Der Bürger hat ein Recht auf freie Anwaltswahl. Dies ist nicht nur im anwaltlichen Berufsrecht (§ 3 Abs. 3 BRAO) festgehalten, sondern gilt auch als verbrieftes Recht gegenüber den Rechtsschutzversicherungen (§ 127 VVG). Das Recht der freien Anwaltswahl schützt das persönliche Vertrauen des Rechtssuchenden in seinen Anwalt. Nur wer seinen Anwalt frei gewählt hat, kann sicher sein, dass sein Anwalt frei von wirtschaftlichen Interessen Dritter ist und handelt. Die Unabhängigkeit des frei gewählten Anwaltes gewährleistet dem Bürger Waffengleichheit gegenüber Unternehmens- und Staatsgewalt sowie wirksames rechtliches Gehör.

Der Bundesgerichtshof zählt das Recht, den Anwalt frei zu wählen, zu den tragenden Säulen des Rechtsstaates. Deshalb sieht er dieses Recht verletzt, wenn ein Mieterverein seinem Mitglied einen „Vertragsanwalt“ vorgibt. Die Interessen des Mietervereins und des einzelnen Mitglieds sind nicht zwingend deckungsgleich. Zum Schutz des Vertrauens in die persönliche und fachliche Eignung des Anwaltes muss auch das Mitglied eines Mietervereins sich seinen Anwalt frei wählen können (BGHZ 109, 153).

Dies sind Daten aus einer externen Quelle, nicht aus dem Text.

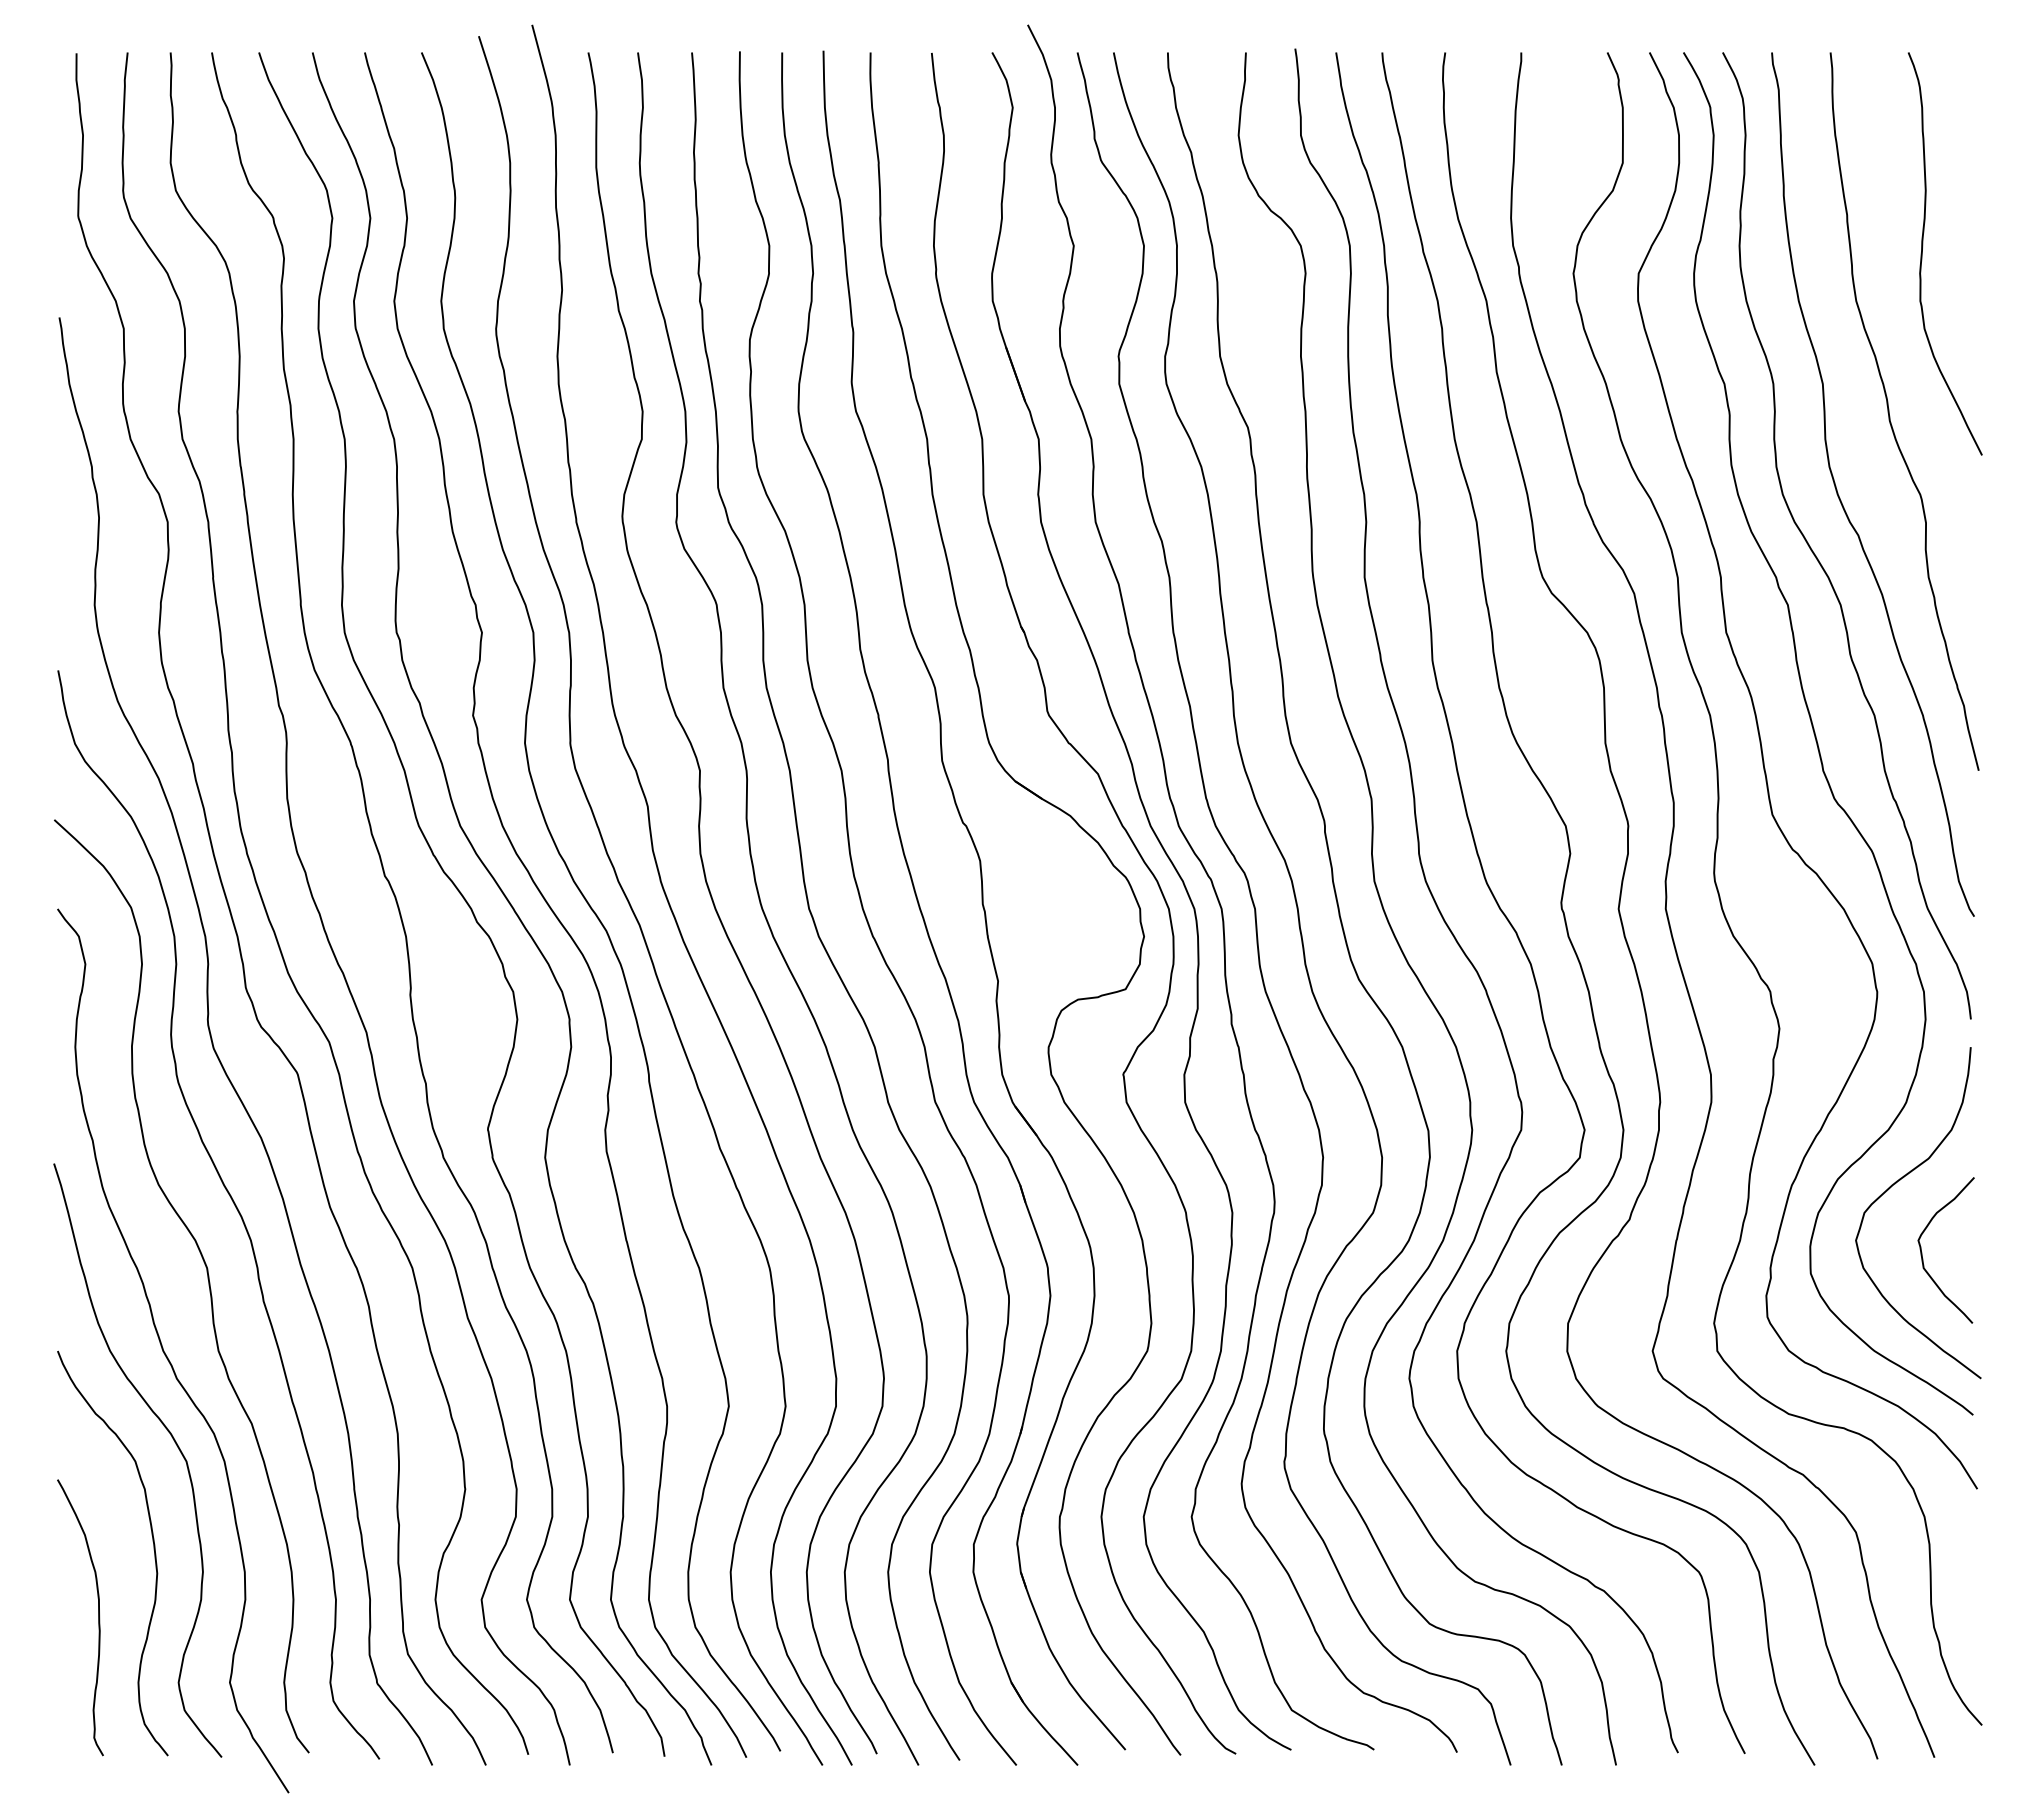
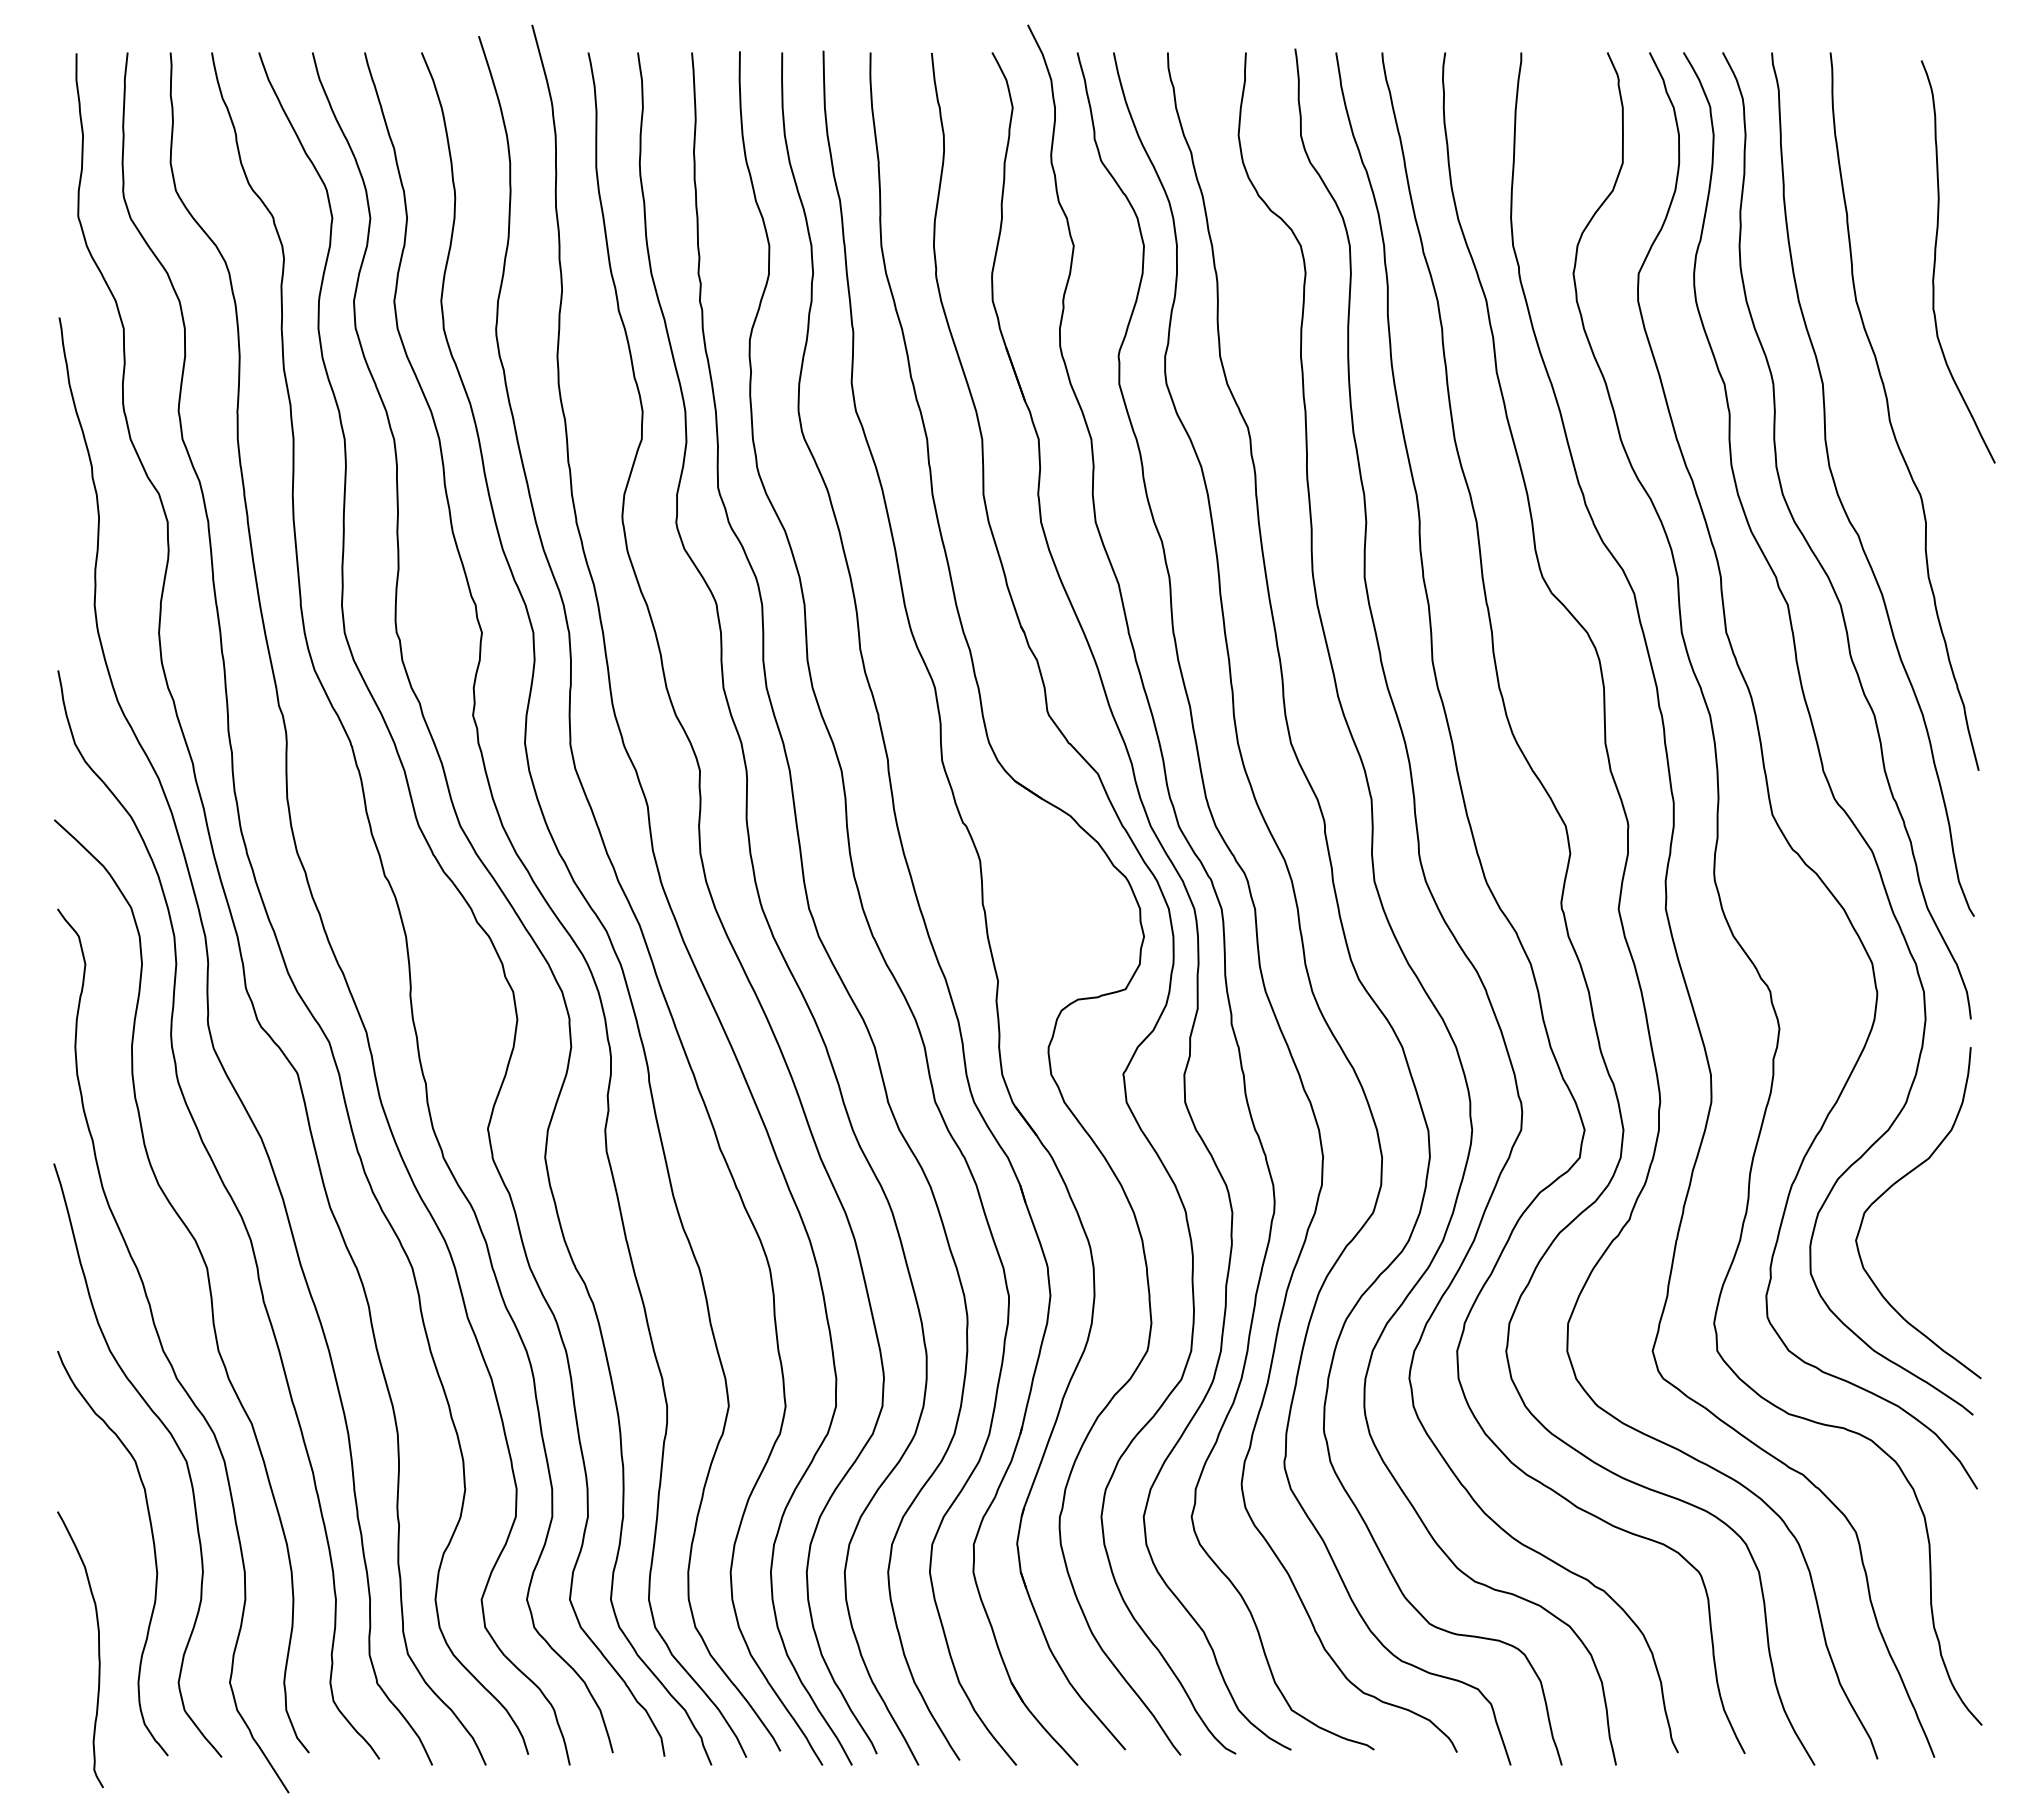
curve at (1922, 253) position: (1922, 253) -> (1935, 261)
curve at (1922, 1252): present -> none
curve at (98, 1617) position: (98, 1617) -> (98, 1649)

Ob sich Rechtsschutzversicherte – ebenso wie Mitglieder eines Mietervereins – in der Rechtswirklichkeit tatsächlich noch ihren Anwalt frei auswählen können, mag mit Fug und Recht bezweifelt werden. Seit Jahren versuchen die Rechtsschutzversicherungen von der Rolle des bloßen Kostenerstatters in die Rolle des Rechtsdienstleisters zu schlüpfen. Sie werben damit, ihre Kunden durch den Rechtsfall über telefonische Rechtsberatungen und konkrete Anwaltsempfehlungen hindurch „zu navigieren“. Dem Kunden wird dies als Serviceleistung verkauft. Tatsächlich geht es um Kosteneinsparungen.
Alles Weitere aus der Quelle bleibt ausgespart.